• INSTRUCTIONS FOR THE TASK: Copy the data that follows, character for character, minus the pictures.

• RECORDS SHOWN:
++++++++++
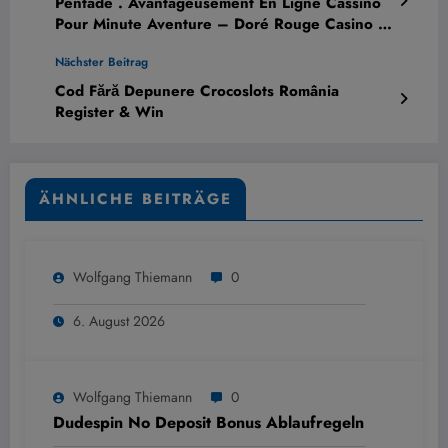
Pentade . Avantageusement En Ligne Cassino
Pour Minute Aventure – Doré Rouge Casino —
France Play & Earn
Nächster Beitrag
Cod Fără Depunere Crocoslots România
Register & Win
ÄHNLICHE BEITRÄGE
Wolfgang Thiemann
0
6. August 2026
Wolfgang Thiemann
0
Dudespin No Deposit Bonus Ablaufregeln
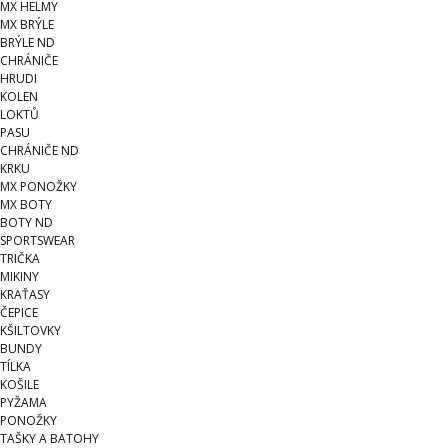
MX HELMY
MX BRÝLE
BRÝLE ND
CHRÁNIČE
HRUDI
KOLEN
LOKTŮ
PASU
CHRÁNIČE ND
KRKU
MX PONOŽKY
MX BOTY
BOTY ND
SPORTSWEAR
TRIČKA
MIKINY
KRAŤASY
ČEPICE
KŠILTOVKY
BUNDY
TÍLKA
KOŠILE
PYŽAMA
PONOŽKY
TAŠKY A BATOHY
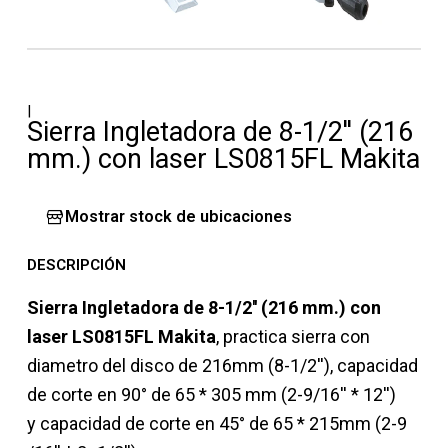
|
Sierra Ingletadora de 8-1/2'' (216
mm.) con laser LS0815FL Makita
Mostrar stock de ubicaciones
DESCRIPCIÓN
Sierra Ingletadora de 8-1/2'' (216 mm.) con
laser LS0815FL Makita
, practica sierra con
diametro del disco de 216mm (8-1/2''), capacidad
de corte en 90° de 65 * 305 mm (2-9/16'' * 12'')
y capacidad de corte en 45° de 65 * 215mm (2-9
++++++++++
• YOUR RESPONSE:
Pentade . Avantageusement En Ligne Cassino
Pour Minute Aventure – Doré Rouge Casino —
France Play & Earn
Nächster Beitrag
Cod Fără Depunere Crocoslots România
Register & Win
ÄHNLICHE BEITRÄGE
Wolfgang Thiemann
0
6. August 2026
Wolfgang Thiemann
0
Dudespin No Deposit Bonus Ablaufregeln
MX HELMY
MX BRÝLE
BRÝLE ND
CHRÁNIČE
HRUDI
KOLEN
LOKTŮ
PASU
CHRÁNIČE ND
KRKU
MX PONOŽKY
MX BOTY
BOTY ND
SPORTSWEAR
TRIČKA
MIKINY
KRAŤASY
ČEPICE
KŠILTOVKY
BUNDY
TÍLKA
KOŠILE
PYŽAMA
PONOŽKY
TAŠKY A BATOHY
|
Sierra Ingletadora de 8-1/2'' (216
mm.) con laser LS0815FL Makita
Mostrar stock de ubicaciones
DESCRIPCIÓN
Sierra Ingletadora de 8-1/2'' (216 mm.) con
laser LS0815FL Makita
, practica sierra con
diametro del disco de 216mm (8-1/2''), capacidad
de corte en 90° de 65 * 305 mm (2-9/16'' * 12'')
y capacidad de corte en 45° de 65 * 215mm (2-9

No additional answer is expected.